At the IISS Regional Security Summit: The 7th Manama Dialogue
4 December 2010
(Translated from Arabic)
Thank you, John, and thank you all. I am delighted to be with you today. Allow me to express my very great appreciation to His Majesty King Hamad bin Isa Al Khalifa ... and His Royal Highness Prince Salman bin Hamad Al Khalifa ... our noble and generous hosts, and the leading spirits of this eminent regional forum.
Our region has been at the nexus of world events for thousands of years. Today, the world's future, as well as its past, meets here. Not only our countries … but the entire global community … will be shaped by the roads we take … To bring economic and political empowerment to millions of young people … To ensure that moderation and respect triumph over division and aggression … To expand opportunities and prosperity across our societies.
And it won't be enough to avoid the dangers. We must also move ahead with positive action. Creating millions more jobs, and better jobs … Higher standards of living, for more people … New access to modern skills and knowledge ... And an end to the heavy price of wars and division. These are not only social concerns. As all of you know, they are the strength behind the strength of national security policy.
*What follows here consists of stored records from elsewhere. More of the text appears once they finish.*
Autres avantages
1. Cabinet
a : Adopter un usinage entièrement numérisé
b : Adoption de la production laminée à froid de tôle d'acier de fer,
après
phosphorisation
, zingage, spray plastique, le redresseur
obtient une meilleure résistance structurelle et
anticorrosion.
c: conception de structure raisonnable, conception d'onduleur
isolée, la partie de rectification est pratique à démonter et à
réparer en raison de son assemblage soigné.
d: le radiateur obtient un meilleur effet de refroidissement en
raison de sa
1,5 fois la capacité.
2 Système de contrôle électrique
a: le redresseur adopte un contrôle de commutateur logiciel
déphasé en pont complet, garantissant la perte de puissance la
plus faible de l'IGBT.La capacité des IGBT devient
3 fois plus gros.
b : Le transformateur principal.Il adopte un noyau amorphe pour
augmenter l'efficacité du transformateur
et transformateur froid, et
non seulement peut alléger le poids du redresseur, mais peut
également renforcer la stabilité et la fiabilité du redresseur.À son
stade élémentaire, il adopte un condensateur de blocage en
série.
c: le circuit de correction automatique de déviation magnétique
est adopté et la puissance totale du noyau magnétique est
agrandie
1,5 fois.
But if the challenges are real … so are our strengths. The Arab World of today has tremendous resources and human capabilities ... A long history of global engagement ... and a deep heritage of social responsibility and justice. These are tools that we can use, and must use, to shape the Middle East of the future. In all this, united effort is key.
Our region will not enjoy security and stability unless we solve the Palestinian Israeli conflict, and Arabs, Muslims and Israelis find peace. We are committed. The Arab Peace Initiative offers more than just an end of conflict … It offers a lasting peace, that will allow Israel to have normal relations with 57 Arab and Muslim countries, and will free our region from the threat of war and conflict.
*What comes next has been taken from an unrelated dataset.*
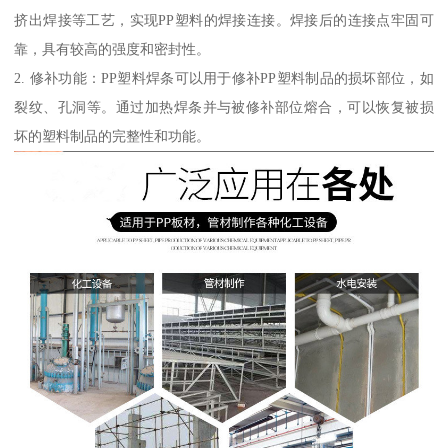
挤出焊接等工艺，实现PP塑料的焊接连接。焊接后的连接点牢固可
靠，具有较高的强度和密封性。
2. 修补功能：PP塑料焊条可以用于修补PP塑料制品的损坏部位，如
裂纹、孔洞等。通过加热焊条并与被修补部位熔合，可以恢复被损
坏的塑料制品的完整性和功能。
But this opportunity cannot last forever. Geographic and demographic changes are threatening the essence of the initiative: a two state solution, which will guarantee the Palestinians the freedom and statehood they have long been denied, and will ensure for Israel the security it seeks.
The stakes are high. As a solution continues to elude us, faith in negotiations, as the only path to peace and justice, is eroding. And if hope is killed, radical forces will prevail. The region will sink into more vicious warfare and instability … threatening security far beyond the borders of the Middle East.
This is why it is essential that we rescue the new round of negotiations between the Palestinians and Israeli. The talks were launched in Washington in last September, against a backdrop of pessimism. We all knew how difficult it was to restore trust between the parties, and move forward. But we also knew that a vacuum in peace efforts will be too costly … And we hoped that all sides had realized that the status quo could not be sustained … That it only means sliding into darkness.
But the talks hit a major deadlock even before they got to address the substantive issues. Israel would not extend the moratorium on settlement buildings … And the Palestinians could not remain engaged in negotiations, while new settlements were changing facts on the ground, and compromising the viability of the future Palestinian state.
We can, and must, end the deadlock. To do so, we do not need new solutions. We need will, we need commitment, and we need courage to make hard decisions. The building of settlements has to stop, and the parties must sit around the negotiation table … To discuss territories … borders … security … refugees … Jerusalem, and other final status issues. Only through such serious negotiations, will we get to the end game: An independent and viable Palestinian state, living side by side a secure Israel, that is accepted and accepting, in a region of peace.
The alternative is new conflicts that will reverberate far beyond the borders of the Middle East … Conflicts that will threaten the strategic national interests of the United States, Europe and the rest of us in the international community. The world has already been dragged into regional conflicts … And it will certainly be involved in new confrontations, that will erupt in this environment of frustration and tension.
For our region's future, for the world's, we must help the parties keep their eyes on the prize. There is no excuse for politics-as-usual. You, who are part of the Manama Dialogue, understand the deep security issues at stake. If we are going to meet the urgent demands of this century … If we are to solve the challenges that are on your agenda here this week … our region must have a platform of peace and security. Your leadership, here and in the days ahead, can help build the regional and global architecture to achieve these goals. I urge you to contribute your wisdom to the solutions … and I wish you the greatest success.